Machines that can create content – text, images, video or code – will disrupt the workforce, but there are some skills they cannot replicate, said senior IT leaders at Google Cloud Next in London this week.

Speaking on a customer panel, Stephan Pretorius - CTO at WPP - said young people today are entering the workforce with "fundamentally different" skills than they were 10 years ago. 

"You're not going to have to learn advanced tech; you're coming into the workforce with those skills." With that in mind, we can't expect them to follow the same career path as today's leaders. 

"At the same time," he added, "learning the soft skills of your craft - how to read a room, build relationships, win someone's trust - those are fundamental, and those won't change." 

Those skills are likely to become even more important over time, which makes Stephan "optimistic" about the idea of machines augmenting humans, rather than replacing them. 

Harmeen Mehta, CDIO at BT, said it can be "very intimidating" for a new starter to join a company like hers. 

"You are only as good as who you know - and you know very few people." 

But, like Stephan, she said these people have the skills for the modern age - skills to cope with the "fundamental change" that AI will bring to society. 

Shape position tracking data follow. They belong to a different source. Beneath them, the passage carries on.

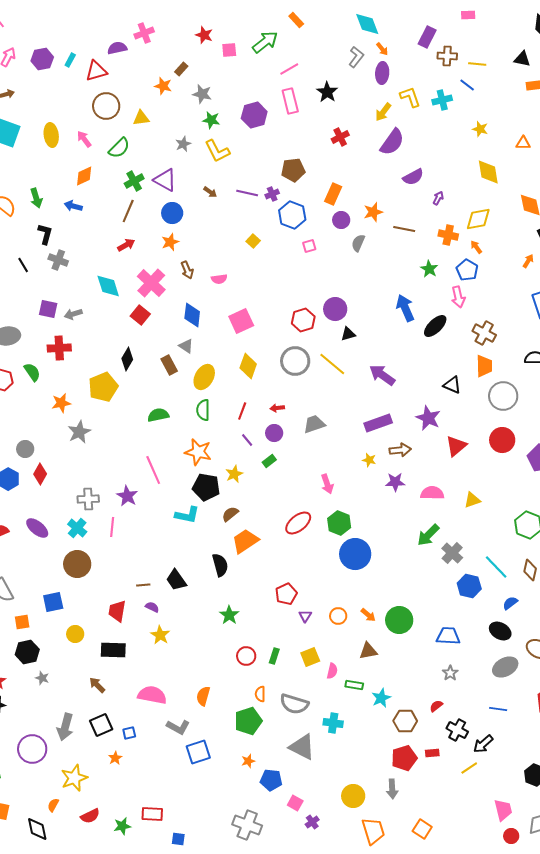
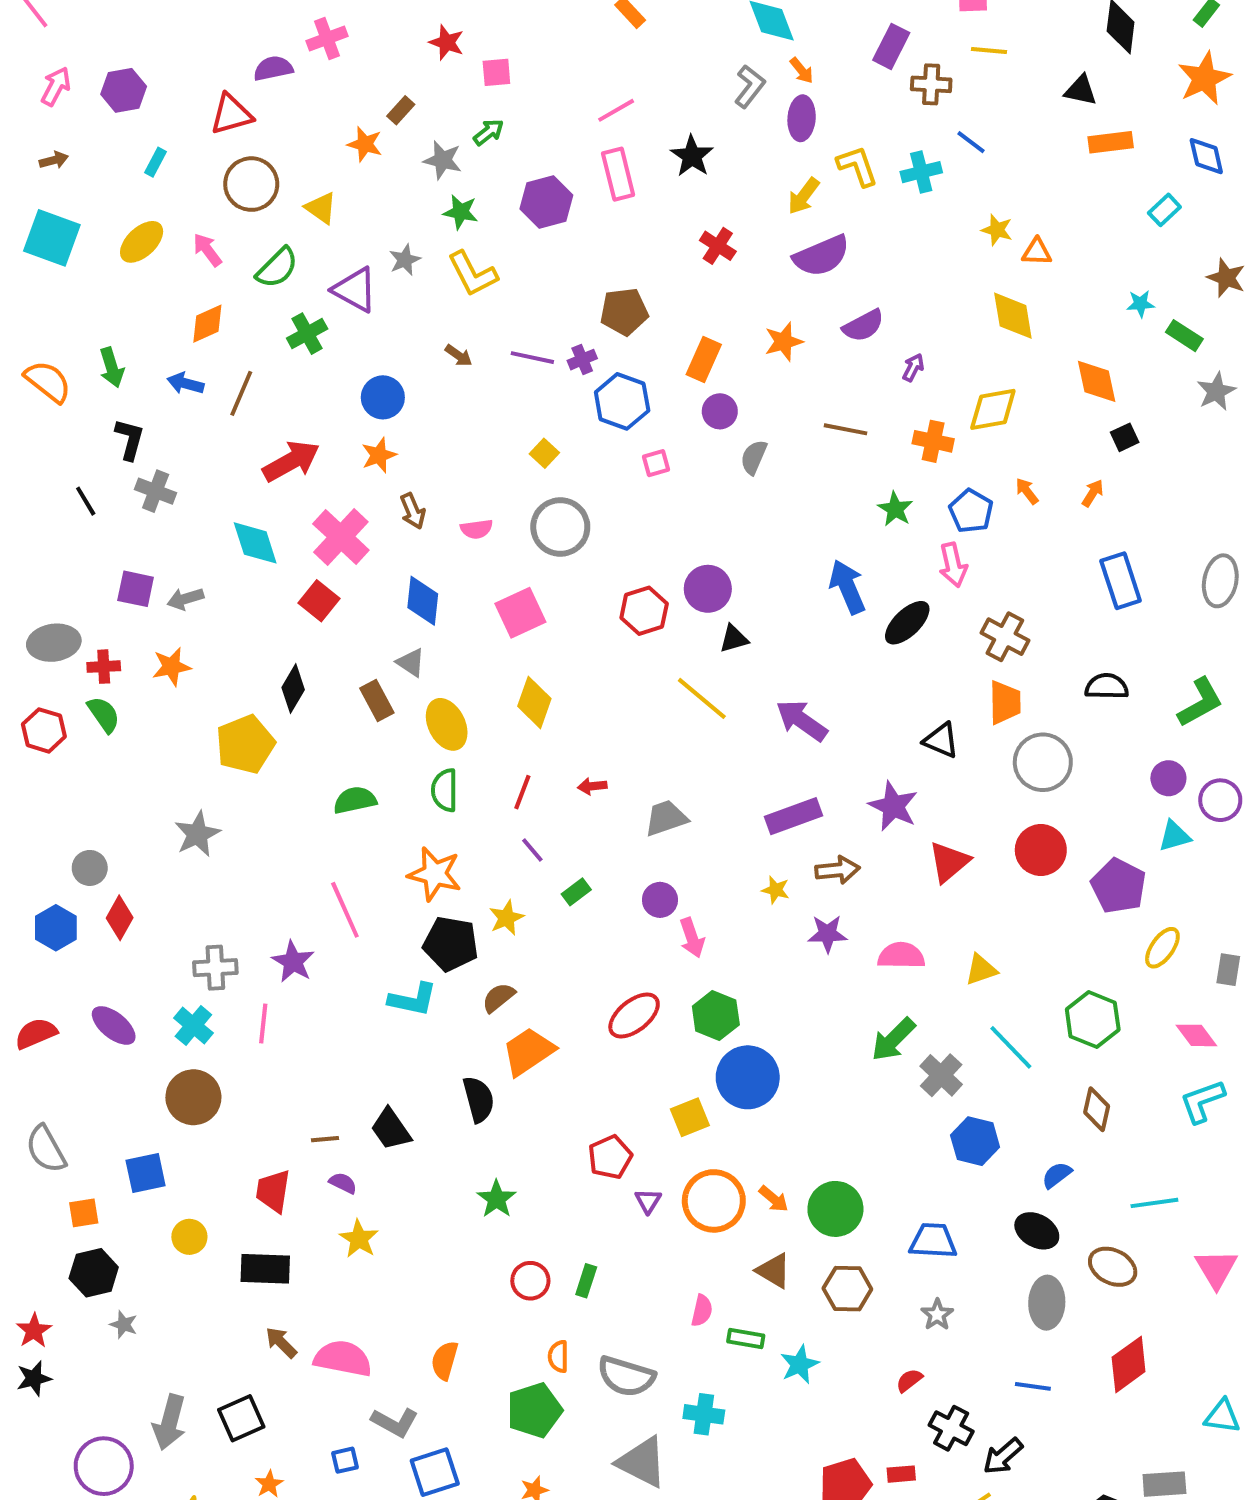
green arrow: (265, 42) -> (489, 132), moved, size x0.6
cyan rectangle: (70, 60) -> (156, 162), moved
yellow line: (477, 64) -> (989, 50), moved
yellow triangle: (141, 118) -> (321, 208), turned 42
yellow ellipse: (51, 135) -> (142, 242), turned 55
red cross: (340, 137) -> (718, 246), turned -30
purple semicircle: (392, 142) -> (821, 256), turned 32
orange triangle: (523, 143) -> (1037, 252), moved
purple triangle: (165, 180) -> (355, 290), moved
brown line: (128, 211) -> (241, 393), moved
orange star: (373, 212) -> (784, 342), moved
red arrow: (126, 245) -> (291, 461), size x1.6
orange arrow: (476, 247) -> (1027, 491), moved
red cross: (59, 348) -> (104, 667), moved, size x0.7
gray circle: (295, 361) -> (560, 527), moved
yellow ellipse: (204, 377) -> (447, 724), turned -55
orange star: (61, 403) -> (171, 667), moved
purple circle: (274, 433) -> (660, 900), moved
cyan line: (496, 567) -> (1011, 1047), moved
orange circle: (338, 616) -> (714, 1201), size x1.8
brown triangle: (368, 651) -> (774, 1271), turned 42
yellow square: (310, 657) -> (690, 1117), moved
gray ellipse: (505, 667) -> (1047, 1303), turned -60
brown arrow: (97, 685) -> (281, 1343), moved
brown hexagon: (405, 721) -> (847, 1289), moved
blue square: (129, 733) -> (345, 1460), moved

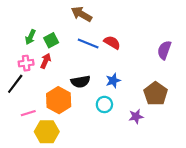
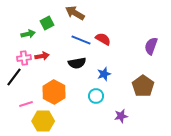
green arrow: (30, 37) -> (28, 34), turned -128
green square: (51, 40) -> (47, 23), moved
red arrow: (46, 61) -> (42, 56), turned 56
black semicircle: (80, 82) -> (77, 63), moved
purple star: (136, 116) -> (121, 116), moved

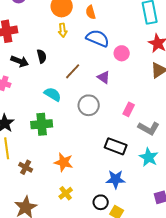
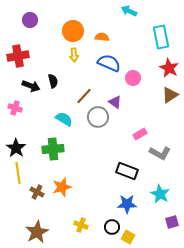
orange semicircle: (91, 12) -> (102, 37), turned 112
gray circle: (89, 105) -> (98, 117), moved
pink rectangle: (129, 109) -> (140, 134), turned 32
cyan star: (149, 157) -> (160, 194), moved
orange star: (64, 162) -> (62, 187), moved, turned -30
yellow cross: (66, 193) -> (81, 225), moved, turned -32

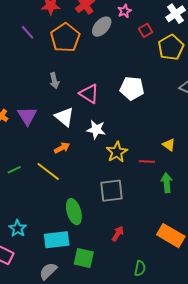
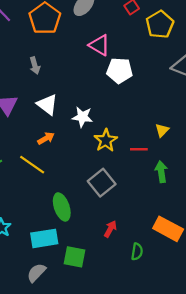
pink triangle: (89, 94) -> (99, 45), moved
yellow triangle: (169, 145) -> (162, 130), turned 40
gray square: (111, 191) -> (102, 183), turned -30
green semicircle: (140, 268) -> (137, 252), moved

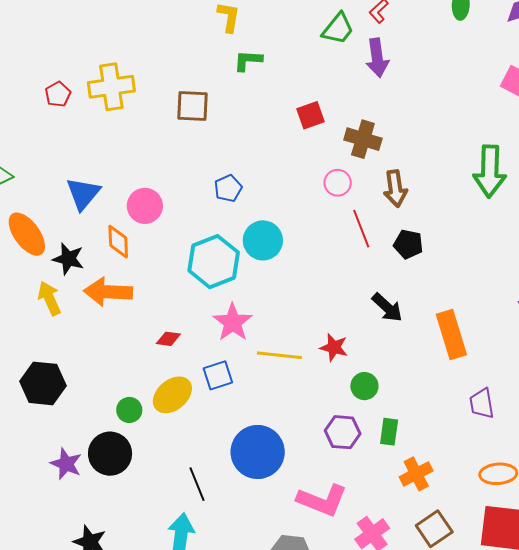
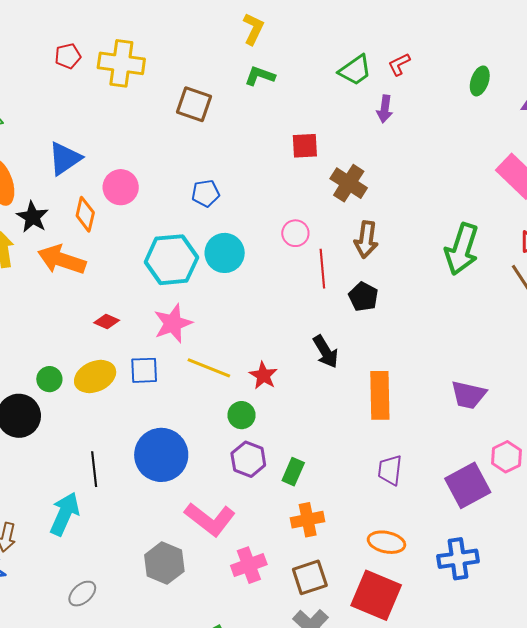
purple arrow: (377, 58) -> (385, 109), size x0.7
pink circle: (338, 183) -> (295, 233), moved
green circle: (364, 386) -> (242, 415), moved

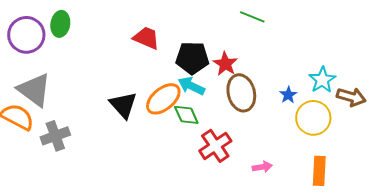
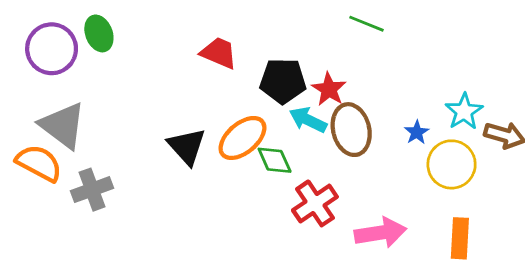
green ellipse: (60, 24) -> (99, 33), turned -30
cyan arrow: (191, 86) -> (308, 120), moved
pink arrow: (262, 167) -> (380, 233), size x1.8

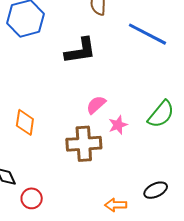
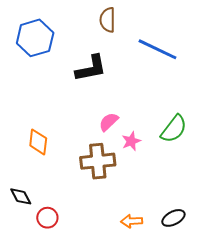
black ellipse: (156, 190) -> (173, 218), moved

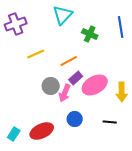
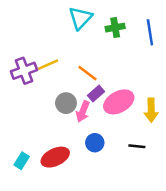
purple cross: (16, 24) -> (24, 71), moved
green cross: (90, 34) -> (115, 28), moved, turned -35
orange line: (69, 61) -> (88, 73), turned 66

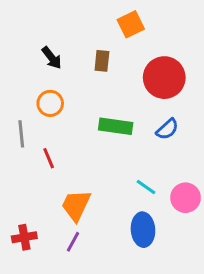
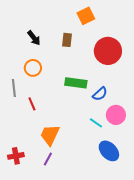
blue semicircle: (167, 129) -> (100, 94), moved
pink circle: (186, 198) -> (116, 115), moved
blue ellipse: (143, 230) -> (109, 151), moved, turned -40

"The skills I need today are not what the company has today. We need to bring in new skills and also reskill the people I already have." 

AI can help with that, at both the new and mature end of the spectrum. "For a new person coming in, one of the biggest complaints I get is the length of time it takes to get them ready: that's what this technology does." 

Adam Raeburn-James, CTO at Unilever, agreed that combining hard and soft skills will be the path to success over the next decade: 

"The people who will do really well will be the ones who learn how to harness the technology the best...combining it with the human skills. 

"Our challenge is how do we help people make that journey?" 

WPP has already started to answer that question, partly through an apprenticeship and mentoring programme and partly through a framework Stephan called "inspiration, automation and optimisation." 

"Inspiration is all about augmented creativity - making humans faster and more creative... Automation is about taking jobs that are manual and tedious and not of value to anyone and automating them out... Optimisation is the whole area of how to create better outcomes. 

"[Optimisation] is not all about generative AI, but it does play a role... We still haven't seen machines creating breakthrough new ideas. It doesn't have that human, cultural insight. The human touch is still important."